You make it, you sell it
Manufacturing relatively small runs of things key chains, bottle openers, hooks, jewelry, etc. is as good a use of 3D printing technology as any. This can replace hand production, and can be good for entrepreneurs who have the good problem of having demand that exceeds their ability to produce by hand. It can also, coming at it from a different angle, be a way of replacing stock that you might buy and sell.
A variation on this can be opening up a shop specializing in printing one-of-a-kind items for people.
Companies that manufacture or use a lot of parts could ultimately save money by fabricating various parts, tools, or hardware via printing.
But is it a good idea to get into this new off-shoot? Will it end up being more trouble than it’s worth? Or more expensive? Well, the cost of a 3D printer is plummeting. As an index, Pirate 3D funded a campaign via Kickstarter promising to sell their wares at $500. They’ve since cooled off a bit, conceding that it’ll be hard for them to sell at less than $900. Still, while roughly a thousand is the bench mark, I’d be remiss not to add that a company called XYZprinting does offer their da Vinci model” at $499. It prints plastic objects up to 8 by 8 by 8 inches.
So that’s about what you’re facing by way of price. Are these easy to use and do they really work? Assuming you’re familiar with the basic concept, and you’re relatively handy, the word seems to be that they’re not very hard to work with.

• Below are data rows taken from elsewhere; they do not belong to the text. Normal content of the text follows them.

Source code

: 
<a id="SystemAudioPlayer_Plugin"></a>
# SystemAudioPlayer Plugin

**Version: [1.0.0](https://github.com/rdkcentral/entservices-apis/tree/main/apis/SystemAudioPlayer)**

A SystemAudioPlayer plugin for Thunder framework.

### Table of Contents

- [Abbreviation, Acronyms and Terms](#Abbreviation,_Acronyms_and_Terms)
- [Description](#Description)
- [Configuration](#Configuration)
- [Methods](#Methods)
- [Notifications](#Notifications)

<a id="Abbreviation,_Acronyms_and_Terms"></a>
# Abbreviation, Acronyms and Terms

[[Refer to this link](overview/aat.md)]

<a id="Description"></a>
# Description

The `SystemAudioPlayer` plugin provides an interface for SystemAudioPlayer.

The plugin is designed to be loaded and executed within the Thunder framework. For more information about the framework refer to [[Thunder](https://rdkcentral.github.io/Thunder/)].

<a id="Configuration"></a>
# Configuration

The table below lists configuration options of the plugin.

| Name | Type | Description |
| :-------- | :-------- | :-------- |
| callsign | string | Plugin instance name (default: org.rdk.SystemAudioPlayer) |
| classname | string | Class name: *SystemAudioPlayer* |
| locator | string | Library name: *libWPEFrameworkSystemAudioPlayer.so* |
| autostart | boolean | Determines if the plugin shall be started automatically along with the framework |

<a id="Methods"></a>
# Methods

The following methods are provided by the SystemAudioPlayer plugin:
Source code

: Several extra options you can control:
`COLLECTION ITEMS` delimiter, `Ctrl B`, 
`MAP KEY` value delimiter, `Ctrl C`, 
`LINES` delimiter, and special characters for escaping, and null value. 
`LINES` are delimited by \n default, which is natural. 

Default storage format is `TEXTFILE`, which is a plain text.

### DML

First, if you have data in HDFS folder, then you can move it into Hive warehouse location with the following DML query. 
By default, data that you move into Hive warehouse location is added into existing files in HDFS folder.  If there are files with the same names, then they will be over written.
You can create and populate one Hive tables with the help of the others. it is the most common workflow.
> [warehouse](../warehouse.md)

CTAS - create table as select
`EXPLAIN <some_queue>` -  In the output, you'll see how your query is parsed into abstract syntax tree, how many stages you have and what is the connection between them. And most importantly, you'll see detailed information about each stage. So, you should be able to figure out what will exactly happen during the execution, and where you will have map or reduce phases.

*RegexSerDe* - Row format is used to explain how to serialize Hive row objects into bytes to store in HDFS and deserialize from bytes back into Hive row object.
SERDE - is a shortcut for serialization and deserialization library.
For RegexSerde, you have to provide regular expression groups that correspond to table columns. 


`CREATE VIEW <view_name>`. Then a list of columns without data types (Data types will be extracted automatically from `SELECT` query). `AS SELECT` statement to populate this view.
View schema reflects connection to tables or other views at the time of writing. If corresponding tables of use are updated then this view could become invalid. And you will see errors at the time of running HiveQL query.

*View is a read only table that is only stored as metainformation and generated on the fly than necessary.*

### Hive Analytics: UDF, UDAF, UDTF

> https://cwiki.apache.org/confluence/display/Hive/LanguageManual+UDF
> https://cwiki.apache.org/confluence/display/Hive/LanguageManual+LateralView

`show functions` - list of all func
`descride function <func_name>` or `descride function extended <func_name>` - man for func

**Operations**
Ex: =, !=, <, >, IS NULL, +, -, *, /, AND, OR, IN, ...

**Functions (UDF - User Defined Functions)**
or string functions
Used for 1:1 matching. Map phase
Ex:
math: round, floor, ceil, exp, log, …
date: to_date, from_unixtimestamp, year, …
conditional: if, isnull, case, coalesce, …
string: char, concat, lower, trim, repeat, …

However, reports suggest that during shipping some of the calibration may have changed, and that, generally, the process takes work on your part. 3D printing isn’t a press-a-button or plug-and-play technology just yet. You have to be ready to adjust and trouble shoot.
Have a Purpose
I wouldn’t recommend springing for a thousand dollar piece of equipment without a very clear plan. You should have a computer-driven or at least mental prototype of what it is you want to fabricate, and you should know that doing so will be cheaper than obtaining these items the way you presently do. You should probably have a plan for who in your staff—whether it’s you or not—is going to be doing this 3D wizardry and how it will fit in with your current workload.
Will I Fall Behind?
Are you worried that not getting into the 3D printing game around 2015 will be like not knowing what facebook is in 2010 or using a dot-matrix printer in 2007? Will 3D printing fundamentally change business the way mp3’s and streaming video have changed entertainment?
Well, there’s probably a pretty good chance of that, but not in the next two or three years. The Harvard Business Review feels that a giant change is underway, one that will necessitate a new business philosophy for everyone in not just the supply chains but also manufacturing and retailing.
The review says that the new way of thinking will entail “creativity in meeting individuals’ needs (coming) the fore, just as quality control did in the age of rolling out sameness.” What I’d strongly recommend is reading up on some of the concepts behind 3D printing and getting a sense of what it will mean, and updating your knowledge regularly. That will give you the best possible sense of when taking the plunge is right.